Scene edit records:
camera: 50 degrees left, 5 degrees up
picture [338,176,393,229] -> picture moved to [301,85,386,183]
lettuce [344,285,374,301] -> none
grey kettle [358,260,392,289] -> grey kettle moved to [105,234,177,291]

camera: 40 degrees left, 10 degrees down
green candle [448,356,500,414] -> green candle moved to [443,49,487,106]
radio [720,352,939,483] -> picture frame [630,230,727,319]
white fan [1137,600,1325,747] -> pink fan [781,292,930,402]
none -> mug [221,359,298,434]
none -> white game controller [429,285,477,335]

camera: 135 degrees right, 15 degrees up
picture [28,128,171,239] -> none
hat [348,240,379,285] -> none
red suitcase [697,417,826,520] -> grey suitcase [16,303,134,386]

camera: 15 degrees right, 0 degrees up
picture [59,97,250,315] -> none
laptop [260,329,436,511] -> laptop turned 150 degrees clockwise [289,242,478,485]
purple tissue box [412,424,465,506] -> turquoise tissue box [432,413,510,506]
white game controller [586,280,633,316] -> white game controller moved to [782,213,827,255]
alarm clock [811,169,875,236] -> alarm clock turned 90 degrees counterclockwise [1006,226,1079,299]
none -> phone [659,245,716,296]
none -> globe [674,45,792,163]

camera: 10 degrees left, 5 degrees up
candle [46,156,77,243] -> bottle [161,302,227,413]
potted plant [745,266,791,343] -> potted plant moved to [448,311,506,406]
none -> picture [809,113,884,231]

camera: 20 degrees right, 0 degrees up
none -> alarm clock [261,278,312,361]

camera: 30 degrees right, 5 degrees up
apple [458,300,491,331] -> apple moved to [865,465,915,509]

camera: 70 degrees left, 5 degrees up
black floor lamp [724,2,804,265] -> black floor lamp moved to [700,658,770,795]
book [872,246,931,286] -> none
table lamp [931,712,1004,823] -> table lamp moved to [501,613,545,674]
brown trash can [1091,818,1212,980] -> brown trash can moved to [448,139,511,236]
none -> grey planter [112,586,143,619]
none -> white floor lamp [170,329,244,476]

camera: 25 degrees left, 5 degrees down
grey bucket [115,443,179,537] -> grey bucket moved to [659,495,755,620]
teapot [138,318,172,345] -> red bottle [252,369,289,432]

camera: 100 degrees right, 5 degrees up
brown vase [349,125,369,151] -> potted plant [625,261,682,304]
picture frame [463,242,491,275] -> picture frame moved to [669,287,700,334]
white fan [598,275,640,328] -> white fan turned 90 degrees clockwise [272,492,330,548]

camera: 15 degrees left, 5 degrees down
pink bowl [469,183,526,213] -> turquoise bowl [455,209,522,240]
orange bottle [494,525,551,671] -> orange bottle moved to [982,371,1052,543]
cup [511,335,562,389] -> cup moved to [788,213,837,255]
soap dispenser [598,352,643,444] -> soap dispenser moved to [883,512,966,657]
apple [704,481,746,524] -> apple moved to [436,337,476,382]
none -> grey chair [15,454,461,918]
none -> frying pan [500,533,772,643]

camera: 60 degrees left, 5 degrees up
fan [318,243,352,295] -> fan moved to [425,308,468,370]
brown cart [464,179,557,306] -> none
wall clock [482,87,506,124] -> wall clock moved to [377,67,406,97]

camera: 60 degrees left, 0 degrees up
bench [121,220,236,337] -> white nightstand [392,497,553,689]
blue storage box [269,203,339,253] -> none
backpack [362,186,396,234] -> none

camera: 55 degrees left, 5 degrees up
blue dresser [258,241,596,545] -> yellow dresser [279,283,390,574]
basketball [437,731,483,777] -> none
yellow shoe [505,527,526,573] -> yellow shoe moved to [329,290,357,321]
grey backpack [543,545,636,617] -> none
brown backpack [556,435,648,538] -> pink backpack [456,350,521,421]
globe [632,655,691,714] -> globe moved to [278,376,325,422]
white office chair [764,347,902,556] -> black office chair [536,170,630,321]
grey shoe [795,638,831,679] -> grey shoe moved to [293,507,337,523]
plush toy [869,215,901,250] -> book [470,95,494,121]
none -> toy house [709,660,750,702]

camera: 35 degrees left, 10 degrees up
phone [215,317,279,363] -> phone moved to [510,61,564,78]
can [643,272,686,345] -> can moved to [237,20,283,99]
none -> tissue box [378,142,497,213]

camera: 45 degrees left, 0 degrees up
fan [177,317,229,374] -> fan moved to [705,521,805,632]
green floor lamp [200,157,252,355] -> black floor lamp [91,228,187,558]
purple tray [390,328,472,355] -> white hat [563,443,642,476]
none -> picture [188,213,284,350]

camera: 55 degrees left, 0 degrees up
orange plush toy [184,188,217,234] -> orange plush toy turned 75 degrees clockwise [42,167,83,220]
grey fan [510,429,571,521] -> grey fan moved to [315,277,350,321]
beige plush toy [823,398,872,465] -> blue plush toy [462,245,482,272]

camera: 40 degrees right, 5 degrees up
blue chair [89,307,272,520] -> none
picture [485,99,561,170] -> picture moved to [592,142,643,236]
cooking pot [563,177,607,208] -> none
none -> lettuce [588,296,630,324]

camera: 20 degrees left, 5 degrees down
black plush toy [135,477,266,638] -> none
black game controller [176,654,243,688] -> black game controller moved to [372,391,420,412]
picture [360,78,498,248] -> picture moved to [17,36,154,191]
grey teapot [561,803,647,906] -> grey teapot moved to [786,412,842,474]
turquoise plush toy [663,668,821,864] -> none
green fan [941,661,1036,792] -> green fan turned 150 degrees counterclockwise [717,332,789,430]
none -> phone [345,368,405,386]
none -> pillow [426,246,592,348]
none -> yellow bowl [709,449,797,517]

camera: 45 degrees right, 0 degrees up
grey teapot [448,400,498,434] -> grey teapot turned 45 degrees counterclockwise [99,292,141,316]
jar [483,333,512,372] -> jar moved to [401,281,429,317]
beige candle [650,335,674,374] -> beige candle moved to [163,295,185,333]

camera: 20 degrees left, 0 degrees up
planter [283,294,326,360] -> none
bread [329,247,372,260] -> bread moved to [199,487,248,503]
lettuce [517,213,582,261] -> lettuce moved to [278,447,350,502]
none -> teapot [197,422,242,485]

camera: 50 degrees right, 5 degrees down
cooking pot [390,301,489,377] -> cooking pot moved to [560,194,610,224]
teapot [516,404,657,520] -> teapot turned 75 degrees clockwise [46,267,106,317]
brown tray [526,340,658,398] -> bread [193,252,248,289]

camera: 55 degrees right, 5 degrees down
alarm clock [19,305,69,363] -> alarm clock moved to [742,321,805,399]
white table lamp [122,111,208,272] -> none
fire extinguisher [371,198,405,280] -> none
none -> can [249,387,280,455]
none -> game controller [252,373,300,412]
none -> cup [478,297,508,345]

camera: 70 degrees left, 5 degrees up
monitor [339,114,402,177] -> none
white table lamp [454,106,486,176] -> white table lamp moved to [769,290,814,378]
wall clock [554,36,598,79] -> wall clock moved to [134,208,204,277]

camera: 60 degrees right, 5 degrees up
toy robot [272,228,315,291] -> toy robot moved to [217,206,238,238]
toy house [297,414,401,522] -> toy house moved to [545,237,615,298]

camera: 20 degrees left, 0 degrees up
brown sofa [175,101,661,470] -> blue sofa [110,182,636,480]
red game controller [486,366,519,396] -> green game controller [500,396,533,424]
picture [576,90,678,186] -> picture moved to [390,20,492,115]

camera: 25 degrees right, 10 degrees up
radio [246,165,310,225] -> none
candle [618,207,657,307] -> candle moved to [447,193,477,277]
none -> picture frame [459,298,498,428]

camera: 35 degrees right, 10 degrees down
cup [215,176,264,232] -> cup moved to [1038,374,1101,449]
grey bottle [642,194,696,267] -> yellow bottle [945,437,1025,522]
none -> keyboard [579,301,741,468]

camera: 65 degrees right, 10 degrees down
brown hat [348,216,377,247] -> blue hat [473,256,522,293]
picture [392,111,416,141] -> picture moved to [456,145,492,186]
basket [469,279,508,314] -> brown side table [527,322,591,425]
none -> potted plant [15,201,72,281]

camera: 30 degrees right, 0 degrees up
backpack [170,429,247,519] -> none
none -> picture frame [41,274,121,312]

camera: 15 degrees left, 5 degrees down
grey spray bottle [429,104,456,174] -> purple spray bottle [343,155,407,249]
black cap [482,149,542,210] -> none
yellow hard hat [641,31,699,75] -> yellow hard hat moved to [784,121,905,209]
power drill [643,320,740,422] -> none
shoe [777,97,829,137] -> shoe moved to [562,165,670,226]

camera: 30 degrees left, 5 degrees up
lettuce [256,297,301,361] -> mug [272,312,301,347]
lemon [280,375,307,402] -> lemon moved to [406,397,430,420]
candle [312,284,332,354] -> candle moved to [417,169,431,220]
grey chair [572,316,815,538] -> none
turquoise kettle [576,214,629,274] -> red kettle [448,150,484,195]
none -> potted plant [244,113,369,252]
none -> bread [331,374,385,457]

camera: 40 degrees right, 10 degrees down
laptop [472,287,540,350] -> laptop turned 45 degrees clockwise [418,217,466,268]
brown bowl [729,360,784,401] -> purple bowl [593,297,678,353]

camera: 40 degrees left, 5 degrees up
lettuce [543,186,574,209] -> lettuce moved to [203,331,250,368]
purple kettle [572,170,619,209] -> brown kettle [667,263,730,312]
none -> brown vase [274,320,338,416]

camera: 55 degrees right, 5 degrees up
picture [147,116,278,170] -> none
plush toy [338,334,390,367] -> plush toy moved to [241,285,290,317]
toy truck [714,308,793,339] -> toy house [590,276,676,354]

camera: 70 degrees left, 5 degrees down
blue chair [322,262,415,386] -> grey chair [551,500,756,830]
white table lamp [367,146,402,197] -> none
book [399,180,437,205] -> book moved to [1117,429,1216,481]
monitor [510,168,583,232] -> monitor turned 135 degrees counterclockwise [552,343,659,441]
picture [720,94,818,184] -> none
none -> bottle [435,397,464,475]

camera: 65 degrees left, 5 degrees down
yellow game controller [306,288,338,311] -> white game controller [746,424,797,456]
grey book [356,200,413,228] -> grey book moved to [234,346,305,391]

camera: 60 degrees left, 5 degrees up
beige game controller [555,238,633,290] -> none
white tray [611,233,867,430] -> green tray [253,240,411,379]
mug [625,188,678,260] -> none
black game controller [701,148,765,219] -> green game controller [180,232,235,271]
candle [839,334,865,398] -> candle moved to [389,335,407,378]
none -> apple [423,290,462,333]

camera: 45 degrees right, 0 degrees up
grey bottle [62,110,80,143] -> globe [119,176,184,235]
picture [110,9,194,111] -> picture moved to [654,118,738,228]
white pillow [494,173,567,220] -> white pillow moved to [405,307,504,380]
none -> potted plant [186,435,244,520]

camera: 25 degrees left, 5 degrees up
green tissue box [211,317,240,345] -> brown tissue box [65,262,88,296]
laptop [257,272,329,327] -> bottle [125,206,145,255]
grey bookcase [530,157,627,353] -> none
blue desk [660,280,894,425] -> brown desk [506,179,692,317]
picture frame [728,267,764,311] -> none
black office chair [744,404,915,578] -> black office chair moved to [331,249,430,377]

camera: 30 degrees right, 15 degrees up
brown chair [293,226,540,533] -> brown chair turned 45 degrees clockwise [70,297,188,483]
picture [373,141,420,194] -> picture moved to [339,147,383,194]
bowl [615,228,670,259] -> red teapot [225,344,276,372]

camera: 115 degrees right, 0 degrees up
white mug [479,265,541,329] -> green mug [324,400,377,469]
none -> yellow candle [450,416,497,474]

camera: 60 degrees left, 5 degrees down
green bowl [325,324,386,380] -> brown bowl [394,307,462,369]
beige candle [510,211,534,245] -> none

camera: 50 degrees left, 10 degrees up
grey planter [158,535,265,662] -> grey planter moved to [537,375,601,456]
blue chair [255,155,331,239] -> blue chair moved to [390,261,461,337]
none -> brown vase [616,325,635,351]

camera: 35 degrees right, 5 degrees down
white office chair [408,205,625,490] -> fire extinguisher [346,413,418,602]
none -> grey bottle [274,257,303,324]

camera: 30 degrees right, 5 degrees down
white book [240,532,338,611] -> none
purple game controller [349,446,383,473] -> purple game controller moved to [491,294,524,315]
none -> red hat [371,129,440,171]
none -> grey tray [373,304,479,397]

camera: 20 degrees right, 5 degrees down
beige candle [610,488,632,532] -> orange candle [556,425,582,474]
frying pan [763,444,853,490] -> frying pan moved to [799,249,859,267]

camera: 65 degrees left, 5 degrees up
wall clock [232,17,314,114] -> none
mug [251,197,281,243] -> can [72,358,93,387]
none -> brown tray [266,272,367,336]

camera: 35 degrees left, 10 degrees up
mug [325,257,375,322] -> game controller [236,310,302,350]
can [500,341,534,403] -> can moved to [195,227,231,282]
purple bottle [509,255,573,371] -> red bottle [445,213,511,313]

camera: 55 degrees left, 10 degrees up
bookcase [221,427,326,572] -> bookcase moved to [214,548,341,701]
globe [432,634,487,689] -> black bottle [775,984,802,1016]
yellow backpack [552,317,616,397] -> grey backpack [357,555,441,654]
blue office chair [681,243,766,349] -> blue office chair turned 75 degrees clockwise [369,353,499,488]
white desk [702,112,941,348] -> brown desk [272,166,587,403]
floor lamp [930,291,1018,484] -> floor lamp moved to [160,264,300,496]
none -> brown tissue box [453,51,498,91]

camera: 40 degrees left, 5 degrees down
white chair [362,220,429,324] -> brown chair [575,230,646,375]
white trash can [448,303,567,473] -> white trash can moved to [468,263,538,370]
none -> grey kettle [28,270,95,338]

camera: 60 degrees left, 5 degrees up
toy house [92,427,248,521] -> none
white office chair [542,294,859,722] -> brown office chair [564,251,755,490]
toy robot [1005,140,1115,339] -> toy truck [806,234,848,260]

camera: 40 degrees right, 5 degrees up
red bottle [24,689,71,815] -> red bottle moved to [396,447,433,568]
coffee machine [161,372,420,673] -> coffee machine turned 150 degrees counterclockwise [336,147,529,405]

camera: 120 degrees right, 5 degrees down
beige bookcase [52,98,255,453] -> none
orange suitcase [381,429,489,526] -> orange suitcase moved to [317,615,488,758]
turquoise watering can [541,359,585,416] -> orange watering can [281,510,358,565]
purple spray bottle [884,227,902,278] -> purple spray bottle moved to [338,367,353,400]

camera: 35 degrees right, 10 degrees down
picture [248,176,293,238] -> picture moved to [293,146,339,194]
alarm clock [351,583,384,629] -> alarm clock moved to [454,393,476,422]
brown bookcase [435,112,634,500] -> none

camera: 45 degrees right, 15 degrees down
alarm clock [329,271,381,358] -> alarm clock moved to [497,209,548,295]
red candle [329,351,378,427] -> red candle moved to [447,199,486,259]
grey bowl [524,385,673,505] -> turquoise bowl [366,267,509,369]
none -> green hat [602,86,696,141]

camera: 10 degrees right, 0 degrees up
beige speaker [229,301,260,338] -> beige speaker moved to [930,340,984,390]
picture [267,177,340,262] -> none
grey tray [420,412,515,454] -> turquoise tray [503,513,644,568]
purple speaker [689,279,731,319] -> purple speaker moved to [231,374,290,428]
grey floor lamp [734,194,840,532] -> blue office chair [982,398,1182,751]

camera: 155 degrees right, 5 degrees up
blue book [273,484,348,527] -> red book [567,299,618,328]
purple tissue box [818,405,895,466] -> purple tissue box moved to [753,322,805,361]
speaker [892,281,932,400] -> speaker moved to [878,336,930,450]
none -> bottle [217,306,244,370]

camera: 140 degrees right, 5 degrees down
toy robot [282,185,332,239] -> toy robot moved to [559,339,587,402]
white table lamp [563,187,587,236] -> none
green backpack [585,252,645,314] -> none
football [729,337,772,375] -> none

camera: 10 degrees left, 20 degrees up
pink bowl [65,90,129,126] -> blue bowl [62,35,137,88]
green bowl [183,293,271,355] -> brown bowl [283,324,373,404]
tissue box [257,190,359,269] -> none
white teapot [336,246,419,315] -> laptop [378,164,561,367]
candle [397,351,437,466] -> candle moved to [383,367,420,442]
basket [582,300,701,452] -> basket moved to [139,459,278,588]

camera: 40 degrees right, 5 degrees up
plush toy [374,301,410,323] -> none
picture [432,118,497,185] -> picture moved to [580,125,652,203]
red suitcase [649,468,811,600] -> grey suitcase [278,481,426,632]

Exercise aim
In the data above, count the lines where the word "cooking" appears; reply with the number only.

Written reply
2